病原菌を追い出す中医学と殺す西洋医学

東洋医学の知恵

西洋と東洋でモノの見方や考え方が異なるのは、その地域に暮らしている人々の感性が異なるからだと思っています。例えば、空気の乾燥した地域と湿った地域では、自ずとそれぞれの地域に暮らす人々の食べ物や、目に映る風景、体験する出来事だって大きく違ってくるでしょうし、そうした五感で感じることの全てがその地域に暮らす人々のモノの考え方や現象の捉え方に深く影響を与えると思うのです。

中国語にはアルファベットがない?

だから中医学が、現在世界中で主流となっている西洋医学と異なるのも不思議なことではありません。中国と西洋社会では、まず言語からして違うのですから。西洋社会で使われている言語にアルファベットがありますが、大抵どの国でも文章は横に一列に表記され「A」から始まり「Z」で終わります。日本の場合はもっと複雑で「あ」「い」「う」「え」「お」と縦に進み、「ア」「カ」「サ」「タ」「ナ」と横にも進む特殊なアルファベットを持っています。

ところが中国にはこのアルファベットに類するものが見当たらないのです。中国語の文字にはこうした順番というものが存在せず、始まりも終わりもありません。

そもそも文字に順番がないため、単語にも順番がありません。中国語においてはその全ての単語がセットになっていて、同様にどれが始まりどれが終わりということもないのです。いわば、全ての単語がそれぞれの存在を互いに主張し合うような一つの総合体として言葉を捉えているようです。これは中医学の考え方にも当てはまると感じました。

西洋医学は分析と分類

西洋医学においては各臓器を、例えば心臓だったら、循環器系に属する臓器で、そこには心室があって、その中に左心室があり、左心室には僧帽弁がある、というように人体を順序立てて細かく分類しながら見ていき、そこに病気の原因を探ろうと考えます。これはまさにアルファベットのように「A」「B」「C」「D」と一つずつ順番通りに並べていく作業に似ています。

しかし、中医学では、人間のからだを一つにまとめて見て全ての部分部分を同時に並行して見ようと心がけます。 人間のからだを一つの総合体であると考えているのです。からだの部分部分については順番をつけずに全身を総合的に見るのです。ゆえに中医学では大まかに内科・外科に分けられているくらいのもので、大体においては一人の医師がほとんど全ての種類の患者を診ます。 また、漢方でも薬を一種類だけ投薬するなんていうことはなく、総合薬として何種類かの薬を調合したカタチで投薬するのが一般的です。

左脳的な西洋医学と右脳的な中医学

私にとっては、西洋医学は左脳的で、中医学は右脳的というイメージです。どちらかが優れていて、どちらかが劣っているということではなく、どちらも人間にとって必要な医学です。ただ、からだに対する見方と疾病に対するアプローチの仕方が違うだけなのです。

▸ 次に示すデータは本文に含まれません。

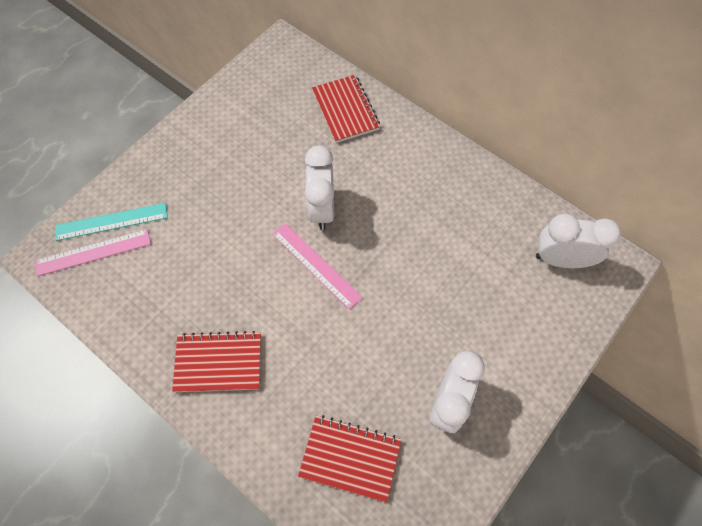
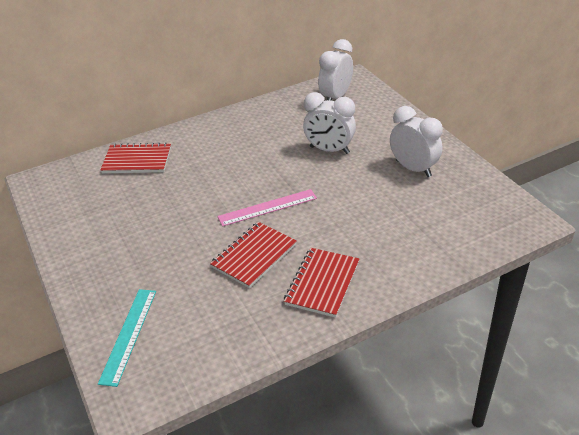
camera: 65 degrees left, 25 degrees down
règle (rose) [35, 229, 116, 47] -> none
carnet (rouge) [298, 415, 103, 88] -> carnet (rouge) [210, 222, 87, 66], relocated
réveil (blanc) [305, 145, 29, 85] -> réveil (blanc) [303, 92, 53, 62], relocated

けれども、私は中医学独特の生命観と、全体性を重んじる考え方がとても好きです。中国医学では、人間は大宇宙の中の一存在であり、人間のからだそのものが小宇宙でもあると考えています。中医学では、人間のからだを一つの総合体と見なしていますが、 同時に人間の存在を宇宙という広大な総合体の中に組み込まれているもの、いってみれば宇宙の一部分を構成するものとして位置づけています。 人間を宇宙に存在する他のあらゆるものたち…、例えば、太陽・月・星・風・雲・木・草・水・石・土・あるいは他の生命体などとの繋がりのもとに考えるのです。

やっつけるか?それとも追い出すか?

「人間のからだは大宇宙の一環であると同時に、それ自体が小宇宙である」

中医学のこの考え方は、人間の存在自体が自然そのものであるといっているようにも思われます。西洋医学とは異なり、人間のからだを内側に向かっても、外側に向かっても、空間的に大きな広がりをもったものとして捉えているわけです。何だか壮大な感じがしませんか?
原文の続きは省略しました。